The walls of the Alimentary Canal are composed of five layers,of which the innermost only is of "endodermal" origin, the rest being "mesodermal" (see EMBRYOLOGY). These layers are:
  1. The tunica serosa or adventitia, which is outermost and consists of partly elastic connective tissue.
  2. A layer of smooth muscular fibres, transversely or circularly arranged.
  3. One of smooth muscular fibres, longitudinally arranged.
  4. The tunica submucosa of loose connective tissue, which contains nerves, blood, and lymphatic vessels.
  5. The tunica mucosa or innermost lining, composed of epithelial cells, which give rise to mucous and various specific digestive glands.
It is noteworthy that Birds and Reptiles differ from Mammals in the succession of the two muscular layers (2 and 3), since in the last the circular fibres are placed on the inside, next to the submucosa (4), while the longitudinal fibres together with the serosa (1) form the outer wall. These layers vary considerably in the different parts of the Alimentary Canal; thus the thickening of the walls of the gizzard is due to the excessive development of the muscular, layers, while in the oesophagus the mucosa is represented chiefly by ordinary epithelial cells, comparatively few of which form simple mucous glands, though in the region of the proventriculus its cells are transformed into large glands, often closely packed and compressed, constituting the greater part of the thickened walls. Again, in the gizzard no such specific, but only mucous glands occur, the hardened secretion of which invests its cavity with an additional cuticular lining.
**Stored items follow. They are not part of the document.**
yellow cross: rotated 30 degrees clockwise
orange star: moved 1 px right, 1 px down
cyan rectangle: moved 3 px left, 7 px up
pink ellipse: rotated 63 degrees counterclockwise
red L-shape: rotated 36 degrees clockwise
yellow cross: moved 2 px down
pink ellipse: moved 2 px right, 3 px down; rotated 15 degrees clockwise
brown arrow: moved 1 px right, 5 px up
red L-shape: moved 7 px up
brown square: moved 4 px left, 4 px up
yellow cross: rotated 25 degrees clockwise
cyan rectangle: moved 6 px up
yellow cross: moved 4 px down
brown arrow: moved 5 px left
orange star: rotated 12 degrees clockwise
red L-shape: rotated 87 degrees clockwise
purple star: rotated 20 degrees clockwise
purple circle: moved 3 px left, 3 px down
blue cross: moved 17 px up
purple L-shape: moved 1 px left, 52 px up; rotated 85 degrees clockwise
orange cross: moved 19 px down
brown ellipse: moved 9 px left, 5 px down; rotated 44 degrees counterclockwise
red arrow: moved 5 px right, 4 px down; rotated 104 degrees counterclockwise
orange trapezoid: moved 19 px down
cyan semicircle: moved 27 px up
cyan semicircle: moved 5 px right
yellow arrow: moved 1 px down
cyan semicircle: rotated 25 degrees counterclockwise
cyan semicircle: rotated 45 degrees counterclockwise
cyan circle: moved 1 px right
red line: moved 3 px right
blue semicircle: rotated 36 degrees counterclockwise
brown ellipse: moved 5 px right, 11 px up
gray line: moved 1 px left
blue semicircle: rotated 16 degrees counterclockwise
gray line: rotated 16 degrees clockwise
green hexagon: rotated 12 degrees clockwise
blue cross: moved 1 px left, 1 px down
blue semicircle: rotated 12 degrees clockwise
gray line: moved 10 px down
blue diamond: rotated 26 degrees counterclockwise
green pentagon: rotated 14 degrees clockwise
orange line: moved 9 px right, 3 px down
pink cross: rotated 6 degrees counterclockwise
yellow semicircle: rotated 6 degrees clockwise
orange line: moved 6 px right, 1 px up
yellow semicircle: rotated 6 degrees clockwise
Both the small and large intestines are characterized by numerous villi protruding into the canal as excrescences of the two innermost layers, and absorbing the prepared nutritive fluid. Beside the ordinary mucous glands the mucosa gives rise to two masses of specific nature which as LIVER and PANCREAS grow out of the walls of the duodenum, and thus indicate their point of origin only by their respective ducts.